Ian Goodale, MSIS

Click on a button below to display a select sample of my projects written in that programming language.


Python

Domovyk - View on GitHub

A Python package to transliterate various Cyrillic alphabets to and from the Latin alphabet using the American Library Association-Library of Congress Romanization tables. Domovyk addresses some limitations in existing transliteration packages, providing multilingual functionality, support for composite Unicode characters, and support for languages not addressed in other packages, such as Church Slavonic and Carpatho-Rusyn. This package aims to increase the accessibility of transliteration technologies for users working in these languages, focusing on use cases that require thorough and accurate transliteration.

Rozha - View on GitHub

Rozha is a Python package to simplify and streamline a number of natural language processing processes and methods for a wide variety of languages, empowering users to use NLP on both non-English and English texts.

Word Goblin - View on GitHub

WordGoblin is a simple, lightweight word finder package that returns words containing letters specified by the user. English is supported within the package, and custom dictionaries or lists of words can easily be loaded to work with other languages.

Seshata - View on GitHub

Seshata is a streamlined, console-based journal/database program written in Python. Allows for the storage of images as well as text in the SQL database (and can print stored images in the console).

Non-English Natural Language Processing - View on GitHub

A suite of GitHub repositories dedicated to performing natural language processing (NLP) tasks on Russian and French texts. The tutorial portion of the suite, linked above, contains Jupyter notebooks with walkthroughs and sample code for performing analysis on non-English texts using various NLP methods, including Python scripts to clean, analyze, and visualize text. They were designed to accompany a workshop offered by the University of Texas Libraries.

PyGallica - View on GitHub

A Python wrapper for the National Library of France's digital library platform, Gallica. My wrapper is featured on the official Gallica site, and can also be found on my GitHub account at the link above.
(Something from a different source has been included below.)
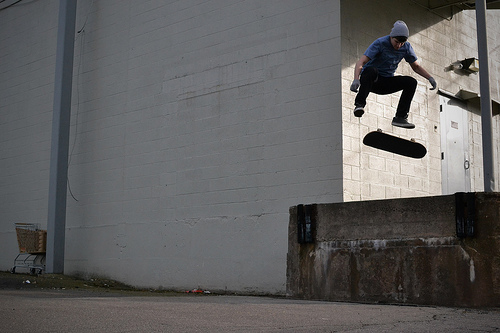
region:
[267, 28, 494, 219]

The Simple Web Archiver - View on GitHub

An easy-to-use, GUI web archiving tool in Python. Pages can be downloaded as files (HTML, CSS, etc) or as WARCs. Images from the pages can also be downloaded.
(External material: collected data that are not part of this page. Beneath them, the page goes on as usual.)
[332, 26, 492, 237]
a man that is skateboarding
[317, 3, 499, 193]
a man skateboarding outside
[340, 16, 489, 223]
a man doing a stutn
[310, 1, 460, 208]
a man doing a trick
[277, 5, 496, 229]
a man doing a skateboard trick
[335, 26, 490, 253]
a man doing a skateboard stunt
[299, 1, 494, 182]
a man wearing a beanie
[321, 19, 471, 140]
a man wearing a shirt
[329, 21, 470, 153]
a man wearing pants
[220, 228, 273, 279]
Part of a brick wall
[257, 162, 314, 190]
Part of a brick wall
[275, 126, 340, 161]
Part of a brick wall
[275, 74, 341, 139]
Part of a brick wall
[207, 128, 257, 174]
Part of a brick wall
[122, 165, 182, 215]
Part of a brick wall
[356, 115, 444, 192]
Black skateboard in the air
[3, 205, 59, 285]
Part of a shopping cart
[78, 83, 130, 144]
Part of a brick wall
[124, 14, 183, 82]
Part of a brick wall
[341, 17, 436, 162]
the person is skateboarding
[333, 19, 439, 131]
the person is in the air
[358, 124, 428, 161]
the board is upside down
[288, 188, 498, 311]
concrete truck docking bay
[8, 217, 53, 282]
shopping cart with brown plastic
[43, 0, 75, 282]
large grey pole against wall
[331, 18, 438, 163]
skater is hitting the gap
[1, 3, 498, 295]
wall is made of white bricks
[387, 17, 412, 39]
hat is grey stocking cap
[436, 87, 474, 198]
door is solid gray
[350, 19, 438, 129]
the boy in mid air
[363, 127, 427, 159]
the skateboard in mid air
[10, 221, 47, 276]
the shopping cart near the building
Europeana Full Text in Python - View on GitHub

A variety of Python scripts to assist with searching and downloading full text records via the Europeana APIs, including newspaper records. These scripts allow you to search records in Europeana, parse the JSON returned to obtain various metadata, and download full text if it's available. The code was featured on the Europeana site, and is hosted on my GitHub account at the link above.